10. Soldier of Orange ( 1977 )
11. Leopard in the Snow ( 1978 )
Susan had the leading role in this romantic drama, the first venture into film for Mills and Boon and its Canadian parent, Harlequin.
Susan plays Helen, a young rich girl from London driving away from her father's expectations.
She manages to drive into a blizzard and while wandering around in the countyside encounters a leopard. Fortunately, it turns out to be tame, a pet of Dominic ( Keir Dullea ), an injured, guilt-ridden racing driver living as a recluse with his mechanic-turned-housekeeper Bolt ( Jeremy Kemp ). The snow keeps Helen there a week as a semi-captive during which time she falls for Dominic.

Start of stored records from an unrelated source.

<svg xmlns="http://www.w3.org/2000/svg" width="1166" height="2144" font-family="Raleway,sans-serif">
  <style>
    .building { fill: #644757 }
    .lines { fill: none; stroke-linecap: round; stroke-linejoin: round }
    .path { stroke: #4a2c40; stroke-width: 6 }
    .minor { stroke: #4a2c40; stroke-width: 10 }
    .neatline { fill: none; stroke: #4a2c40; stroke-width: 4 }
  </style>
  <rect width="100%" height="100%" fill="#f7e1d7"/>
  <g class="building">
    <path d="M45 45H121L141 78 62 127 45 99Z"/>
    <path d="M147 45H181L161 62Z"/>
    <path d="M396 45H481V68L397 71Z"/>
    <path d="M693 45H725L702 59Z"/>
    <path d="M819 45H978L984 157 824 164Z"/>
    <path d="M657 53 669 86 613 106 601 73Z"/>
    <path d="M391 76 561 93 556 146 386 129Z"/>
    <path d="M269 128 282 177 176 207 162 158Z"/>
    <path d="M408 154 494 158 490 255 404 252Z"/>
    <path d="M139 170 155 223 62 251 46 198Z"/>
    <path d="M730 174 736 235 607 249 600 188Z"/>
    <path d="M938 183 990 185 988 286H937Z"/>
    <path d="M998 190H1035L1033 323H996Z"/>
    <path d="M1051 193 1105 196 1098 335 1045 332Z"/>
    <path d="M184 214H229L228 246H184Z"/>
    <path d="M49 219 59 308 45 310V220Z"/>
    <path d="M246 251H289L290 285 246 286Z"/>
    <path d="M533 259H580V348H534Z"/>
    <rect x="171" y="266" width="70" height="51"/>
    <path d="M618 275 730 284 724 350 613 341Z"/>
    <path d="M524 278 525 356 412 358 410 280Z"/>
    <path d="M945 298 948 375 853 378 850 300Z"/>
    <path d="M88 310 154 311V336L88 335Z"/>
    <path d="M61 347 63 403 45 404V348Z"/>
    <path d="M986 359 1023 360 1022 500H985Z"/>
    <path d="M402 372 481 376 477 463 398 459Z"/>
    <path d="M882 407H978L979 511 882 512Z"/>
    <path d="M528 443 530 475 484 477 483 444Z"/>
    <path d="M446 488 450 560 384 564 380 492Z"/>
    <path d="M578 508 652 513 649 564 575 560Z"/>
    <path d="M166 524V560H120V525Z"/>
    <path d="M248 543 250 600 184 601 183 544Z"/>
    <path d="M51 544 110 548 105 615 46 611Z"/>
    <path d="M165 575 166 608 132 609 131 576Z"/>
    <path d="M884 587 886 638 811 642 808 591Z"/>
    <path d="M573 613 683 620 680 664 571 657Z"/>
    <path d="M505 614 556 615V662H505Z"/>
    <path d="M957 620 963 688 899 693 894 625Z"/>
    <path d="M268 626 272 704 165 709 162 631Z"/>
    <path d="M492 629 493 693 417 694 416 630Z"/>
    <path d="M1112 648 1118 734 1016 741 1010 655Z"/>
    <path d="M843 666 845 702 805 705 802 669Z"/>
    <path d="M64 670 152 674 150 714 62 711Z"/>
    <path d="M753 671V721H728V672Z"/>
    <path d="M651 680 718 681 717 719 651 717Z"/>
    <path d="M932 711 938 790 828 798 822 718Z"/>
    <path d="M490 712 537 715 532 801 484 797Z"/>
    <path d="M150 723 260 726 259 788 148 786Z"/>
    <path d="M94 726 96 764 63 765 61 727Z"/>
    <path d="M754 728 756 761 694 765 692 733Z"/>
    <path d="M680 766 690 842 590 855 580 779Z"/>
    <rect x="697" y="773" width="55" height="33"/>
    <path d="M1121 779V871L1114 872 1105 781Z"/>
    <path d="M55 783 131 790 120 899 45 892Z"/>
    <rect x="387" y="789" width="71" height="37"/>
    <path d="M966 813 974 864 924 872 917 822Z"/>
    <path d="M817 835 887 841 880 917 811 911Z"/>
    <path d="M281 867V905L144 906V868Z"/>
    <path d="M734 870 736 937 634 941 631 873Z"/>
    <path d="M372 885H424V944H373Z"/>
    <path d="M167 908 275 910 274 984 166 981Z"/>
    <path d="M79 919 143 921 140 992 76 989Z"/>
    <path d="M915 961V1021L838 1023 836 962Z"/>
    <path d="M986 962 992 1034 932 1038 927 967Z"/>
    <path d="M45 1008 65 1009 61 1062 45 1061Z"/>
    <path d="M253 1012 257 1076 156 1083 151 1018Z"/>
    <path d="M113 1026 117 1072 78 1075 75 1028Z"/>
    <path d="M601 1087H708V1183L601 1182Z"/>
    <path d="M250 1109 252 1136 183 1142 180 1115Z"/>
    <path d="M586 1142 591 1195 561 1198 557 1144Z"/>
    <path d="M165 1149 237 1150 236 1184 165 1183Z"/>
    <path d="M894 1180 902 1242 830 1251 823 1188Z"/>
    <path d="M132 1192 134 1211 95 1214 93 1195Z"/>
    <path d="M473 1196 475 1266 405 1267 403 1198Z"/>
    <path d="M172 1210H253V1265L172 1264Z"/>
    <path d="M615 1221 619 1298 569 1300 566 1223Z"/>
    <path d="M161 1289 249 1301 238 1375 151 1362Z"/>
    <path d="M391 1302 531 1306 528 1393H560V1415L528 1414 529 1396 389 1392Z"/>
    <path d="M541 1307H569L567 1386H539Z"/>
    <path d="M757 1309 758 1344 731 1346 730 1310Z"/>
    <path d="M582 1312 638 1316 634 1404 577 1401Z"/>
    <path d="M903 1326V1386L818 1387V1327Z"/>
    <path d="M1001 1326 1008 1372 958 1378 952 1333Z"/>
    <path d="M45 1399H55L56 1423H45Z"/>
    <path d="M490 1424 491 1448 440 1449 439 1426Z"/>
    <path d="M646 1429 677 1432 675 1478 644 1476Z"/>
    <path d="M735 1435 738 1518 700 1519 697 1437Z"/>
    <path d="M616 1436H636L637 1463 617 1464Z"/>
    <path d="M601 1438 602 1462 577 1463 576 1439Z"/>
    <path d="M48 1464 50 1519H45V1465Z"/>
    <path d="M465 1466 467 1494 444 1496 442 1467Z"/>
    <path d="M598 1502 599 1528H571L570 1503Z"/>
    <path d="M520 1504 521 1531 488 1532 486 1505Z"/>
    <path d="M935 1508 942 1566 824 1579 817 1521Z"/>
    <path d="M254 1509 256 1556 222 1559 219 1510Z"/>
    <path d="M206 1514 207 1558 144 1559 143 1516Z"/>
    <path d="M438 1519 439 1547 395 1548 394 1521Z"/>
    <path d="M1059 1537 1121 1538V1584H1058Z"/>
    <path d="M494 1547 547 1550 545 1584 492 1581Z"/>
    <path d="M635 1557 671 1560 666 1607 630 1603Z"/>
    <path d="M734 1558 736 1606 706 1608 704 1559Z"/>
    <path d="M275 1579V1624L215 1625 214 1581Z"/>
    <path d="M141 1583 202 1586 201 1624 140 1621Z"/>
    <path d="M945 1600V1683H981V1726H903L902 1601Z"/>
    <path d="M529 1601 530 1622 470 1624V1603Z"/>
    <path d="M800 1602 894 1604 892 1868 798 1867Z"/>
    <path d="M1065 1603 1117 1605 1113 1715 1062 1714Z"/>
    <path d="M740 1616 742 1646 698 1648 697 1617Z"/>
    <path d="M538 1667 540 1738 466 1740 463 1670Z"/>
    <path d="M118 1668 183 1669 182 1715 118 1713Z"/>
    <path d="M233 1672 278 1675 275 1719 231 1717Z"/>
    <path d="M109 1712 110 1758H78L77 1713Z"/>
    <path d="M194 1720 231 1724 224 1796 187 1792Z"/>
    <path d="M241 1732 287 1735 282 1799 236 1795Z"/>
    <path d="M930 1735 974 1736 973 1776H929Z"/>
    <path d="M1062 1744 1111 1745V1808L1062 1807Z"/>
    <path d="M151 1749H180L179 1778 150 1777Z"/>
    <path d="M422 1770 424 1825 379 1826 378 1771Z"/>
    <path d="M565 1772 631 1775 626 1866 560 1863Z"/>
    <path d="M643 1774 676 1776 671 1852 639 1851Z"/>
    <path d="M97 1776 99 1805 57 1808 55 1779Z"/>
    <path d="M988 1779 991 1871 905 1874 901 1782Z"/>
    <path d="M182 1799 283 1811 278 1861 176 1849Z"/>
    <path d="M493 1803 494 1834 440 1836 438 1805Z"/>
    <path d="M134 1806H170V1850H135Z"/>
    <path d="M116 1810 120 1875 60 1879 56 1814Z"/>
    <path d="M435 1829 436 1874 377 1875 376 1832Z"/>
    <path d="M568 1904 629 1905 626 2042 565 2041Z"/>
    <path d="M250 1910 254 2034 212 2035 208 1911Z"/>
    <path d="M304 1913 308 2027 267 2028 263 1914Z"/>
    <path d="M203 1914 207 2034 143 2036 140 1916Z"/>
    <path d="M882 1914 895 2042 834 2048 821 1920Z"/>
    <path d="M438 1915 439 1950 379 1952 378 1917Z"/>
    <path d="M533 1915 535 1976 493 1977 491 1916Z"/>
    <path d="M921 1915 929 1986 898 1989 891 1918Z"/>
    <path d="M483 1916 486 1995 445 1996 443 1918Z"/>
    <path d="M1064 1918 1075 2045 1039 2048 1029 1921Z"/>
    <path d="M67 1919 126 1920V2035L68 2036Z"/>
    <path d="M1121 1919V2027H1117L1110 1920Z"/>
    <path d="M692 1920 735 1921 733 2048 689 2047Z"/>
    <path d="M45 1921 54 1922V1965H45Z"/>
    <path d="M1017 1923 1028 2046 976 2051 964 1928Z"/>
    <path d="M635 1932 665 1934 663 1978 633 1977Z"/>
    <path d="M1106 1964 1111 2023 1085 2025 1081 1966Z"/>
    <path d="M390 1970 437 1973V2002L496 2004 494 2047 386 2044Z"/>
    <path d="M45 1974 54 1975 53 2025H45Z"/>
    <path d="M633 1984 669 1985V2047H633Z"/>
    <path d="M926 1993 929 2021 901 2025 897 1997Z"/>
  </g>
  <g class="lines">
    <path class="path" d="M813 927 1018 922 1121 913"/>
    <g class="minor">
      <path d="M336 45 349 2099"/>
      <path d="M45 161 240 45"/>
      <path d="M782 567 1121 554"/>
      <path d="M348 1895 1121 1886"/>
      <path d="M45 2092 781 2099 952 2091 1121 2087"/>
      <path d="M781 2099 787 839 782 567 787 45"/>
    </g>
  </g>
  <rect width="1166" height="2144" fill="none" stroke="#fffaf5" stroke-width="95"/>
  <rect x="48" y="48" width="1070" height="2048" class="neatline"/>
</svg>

That pretty much tells you the whole story and the ending is utterly predictable. This is an old fashioned romance working on the deferred gratification principle in which minor details like how the leopard was tamed or Helen's constant changes of outfit while snowbound in an all-male housebound aren't really important.
On the plus side the film is blessed with a better cast than the matrial deserves. Susan is very charming throughout and there's good support from Kenneth More as her father and Billie Whitelaw as her stepmother. There's also a nice little cameo from Dynasty's Gordon Thomsen s her unwanted fiance. Dullea unfortunately is a bit wooden and evinces little sympathy or sense that Helen has picked the right man.
12. Patrick ( 1978 )
Susan has the lead role in this Australian horror film where she plays Kathie, a nurse looking after a seemingly comatose patient called Patrick ( Robert Thompson ).

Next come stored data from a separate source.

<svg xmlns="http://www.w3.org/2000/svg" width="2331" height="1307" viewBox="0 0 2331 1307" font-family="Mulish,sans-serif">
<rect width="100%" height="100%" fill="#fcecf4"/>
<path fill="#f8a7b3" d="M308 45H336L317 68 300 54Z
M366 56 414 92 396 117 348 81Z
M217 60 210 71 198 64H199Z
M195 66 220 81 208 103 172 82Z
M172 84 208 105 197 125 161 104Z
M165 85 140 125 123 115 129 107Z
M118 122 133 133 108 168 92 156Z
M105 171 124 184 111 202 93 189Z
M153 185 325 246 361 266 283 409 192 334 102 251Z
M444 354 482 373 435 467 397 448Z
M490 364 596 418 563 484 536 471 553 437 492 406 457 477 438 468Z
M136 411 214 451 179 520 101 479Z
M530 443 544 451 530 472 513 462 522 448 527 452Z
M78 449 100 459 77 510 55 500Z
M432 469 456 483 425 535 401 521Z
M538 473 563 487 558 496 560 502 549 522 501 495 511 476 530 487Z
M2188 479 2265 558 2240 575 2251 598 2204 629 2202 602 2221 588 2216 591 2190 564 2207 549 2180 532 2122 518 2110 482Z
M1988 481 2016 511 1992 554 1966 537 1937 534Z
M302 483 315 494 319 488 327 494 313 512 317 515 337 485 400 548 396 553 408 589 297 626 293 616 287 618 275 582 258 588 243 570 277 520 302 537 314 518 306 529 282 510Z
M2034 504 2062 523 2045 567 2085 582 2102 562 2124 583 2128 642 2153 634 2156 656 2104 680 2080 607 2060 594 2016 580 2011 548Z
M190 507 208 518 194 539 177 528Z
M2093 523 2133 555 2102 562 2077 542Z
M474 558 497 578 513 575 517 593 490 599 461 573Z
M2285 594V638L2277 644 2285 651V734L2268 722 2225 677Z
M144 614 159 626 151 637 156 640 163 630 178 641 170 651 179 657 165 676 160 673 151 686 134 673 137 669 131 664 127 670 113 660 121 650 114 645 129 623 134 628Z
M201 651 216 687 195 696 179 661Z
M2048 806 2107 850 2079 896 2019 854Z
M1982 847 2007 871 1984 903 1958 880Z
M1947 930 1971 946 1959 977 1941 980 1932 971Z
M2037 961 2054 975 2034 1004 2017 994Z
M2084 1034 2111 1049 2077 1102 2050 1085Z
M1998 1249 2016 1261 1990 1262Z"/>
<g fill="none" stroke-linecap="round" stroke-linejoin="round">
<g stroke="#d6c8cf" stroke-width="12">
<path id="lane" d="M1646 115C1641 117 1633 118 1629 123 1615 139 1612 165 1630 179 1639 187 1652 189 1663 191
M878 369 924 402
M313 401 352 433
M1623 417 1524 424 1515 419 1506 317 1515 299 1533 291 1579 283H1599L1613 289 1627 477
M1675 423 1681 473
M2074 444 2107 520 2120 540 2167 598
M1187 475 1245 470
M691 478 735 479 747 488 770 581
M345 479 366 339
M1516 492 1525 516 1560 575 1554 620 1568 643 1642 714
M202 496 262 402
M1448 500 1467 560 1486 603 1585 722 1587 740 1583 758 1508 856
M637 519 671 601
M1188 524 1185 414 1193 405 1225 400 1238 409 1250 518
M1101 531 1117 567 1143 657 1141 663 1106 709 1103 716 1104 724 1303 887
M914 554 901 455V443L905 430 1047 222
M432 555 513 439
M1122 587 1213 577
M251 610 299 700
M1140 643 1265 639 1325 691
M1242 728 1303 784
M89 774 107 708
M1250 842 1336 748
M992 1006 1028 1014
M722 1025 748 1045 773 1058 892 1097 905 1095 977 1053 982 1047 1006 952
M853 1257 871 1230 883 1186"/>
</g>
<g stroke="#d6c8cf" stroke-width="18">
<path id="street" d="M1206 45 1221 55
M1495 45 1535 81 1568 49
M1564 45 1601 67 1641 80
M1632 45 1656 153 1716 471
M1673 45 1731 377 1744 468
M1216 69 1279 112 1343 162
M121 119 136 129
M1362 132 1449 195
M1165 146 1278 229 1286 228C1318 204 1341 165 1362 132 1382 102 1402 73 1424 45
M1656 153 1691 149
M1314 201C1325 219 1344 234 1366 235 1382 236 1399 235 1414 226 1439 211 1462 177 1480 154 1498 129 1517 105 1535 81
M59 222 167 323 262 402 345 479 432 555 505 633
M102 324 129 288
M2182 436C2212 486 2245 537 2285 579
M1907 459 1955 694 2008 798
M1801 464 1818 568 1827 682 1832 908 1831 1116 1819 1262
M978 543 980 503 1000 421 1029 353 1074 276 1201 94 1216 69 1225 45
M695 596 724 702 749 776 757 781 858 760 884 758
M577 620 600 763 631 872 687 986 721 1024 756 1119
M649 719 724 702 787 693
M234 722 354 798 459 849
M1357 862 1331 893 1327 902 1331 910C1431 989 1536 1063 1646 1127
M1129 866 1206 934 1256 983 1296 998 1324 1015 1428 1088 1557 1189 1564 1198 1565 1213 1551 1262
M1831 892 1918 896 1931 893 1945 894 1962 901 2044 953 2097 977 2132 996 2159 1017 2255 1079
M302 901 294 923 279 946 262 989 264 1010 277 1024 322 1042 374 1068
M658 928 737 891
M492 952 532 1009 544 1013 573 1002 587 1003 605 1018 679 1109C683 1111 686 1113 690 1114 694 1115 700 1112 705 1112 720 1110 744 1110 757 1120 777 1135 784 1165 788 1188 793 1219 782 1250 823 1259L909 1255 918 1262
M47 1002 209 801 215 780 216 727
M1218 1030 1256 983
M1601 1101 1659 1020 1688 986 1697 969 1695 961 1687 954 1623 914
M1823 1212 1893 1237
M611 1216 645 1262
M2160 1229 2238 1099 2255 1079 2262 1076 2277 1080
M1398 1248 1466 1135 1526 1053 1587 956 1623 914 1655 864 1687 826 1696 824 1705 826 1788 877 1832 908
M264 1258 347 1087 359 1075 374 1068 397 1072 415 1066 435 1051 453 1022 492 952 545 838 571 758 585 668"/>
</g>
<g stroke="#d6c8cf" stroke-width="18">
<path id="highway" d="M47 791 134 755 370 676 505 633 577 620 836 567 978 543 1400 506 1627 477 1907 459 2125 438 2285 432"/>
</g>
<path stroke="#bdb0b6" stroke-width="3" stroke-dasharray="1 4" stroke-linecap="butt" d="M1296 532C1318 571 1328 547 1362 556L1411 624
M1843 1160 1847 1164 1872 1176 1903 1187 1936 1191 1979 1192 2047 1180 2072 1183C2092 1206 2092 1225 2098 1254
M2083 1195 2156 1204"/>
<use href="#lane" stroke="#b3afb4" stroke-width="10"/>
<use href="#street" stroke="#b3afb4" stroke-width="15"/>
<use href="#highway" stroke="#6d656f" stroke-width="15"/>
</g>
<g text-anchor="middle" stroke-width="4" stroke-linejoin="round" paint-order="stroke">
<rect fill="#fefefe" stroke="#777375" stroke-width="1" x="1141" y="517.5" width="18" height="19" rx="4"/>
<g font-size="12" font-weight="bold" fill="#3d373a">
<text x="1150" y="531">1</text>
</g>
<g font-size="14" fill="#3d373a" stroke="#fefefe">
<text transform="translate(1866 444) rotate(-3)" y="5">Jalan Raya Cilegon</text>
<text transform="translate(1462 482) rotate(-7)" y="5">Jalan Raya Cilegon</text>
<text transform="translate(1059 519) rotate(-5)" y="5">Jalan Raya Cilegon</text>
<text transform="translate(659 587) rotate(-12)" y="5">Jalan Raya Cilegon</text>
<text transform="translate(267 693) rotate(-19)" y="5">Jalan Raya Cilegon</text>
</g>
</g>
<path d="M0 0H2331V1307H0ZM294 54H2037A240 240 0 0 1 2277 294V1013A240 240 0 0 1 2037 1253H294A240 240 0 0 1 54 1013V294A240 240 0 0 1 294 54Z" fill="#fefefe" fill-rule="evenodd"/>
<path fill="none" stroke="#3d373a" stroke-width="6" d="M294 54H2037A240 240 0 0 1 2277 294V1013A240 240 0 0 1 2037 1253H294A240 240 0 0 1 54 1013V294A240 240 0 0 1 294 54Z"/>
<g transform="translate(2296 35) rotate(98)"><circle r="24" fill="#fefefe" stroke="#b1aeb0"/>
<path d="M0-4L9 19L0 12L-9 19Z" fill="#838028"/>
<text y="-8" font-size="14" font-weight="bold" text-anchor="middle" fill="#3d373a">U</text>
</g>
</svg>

Patrick is being kept alive artificially, three years after killing his mother. His doctor Roget ( Robert Helpmann ) is studying him for metaphysical enquiry, aided by highly-strung matron Cassidy ( Julia Blake ). Kathie soon finds out that Patrick has telekinetic powers and that he's taking an interest in her love life.
It's a very good central performance from Susan , who looks great throughout, but that doesn't make Patrick a great film. The motivations of the medical personnel remain cloudy throughout, it's too long and simply not very scary.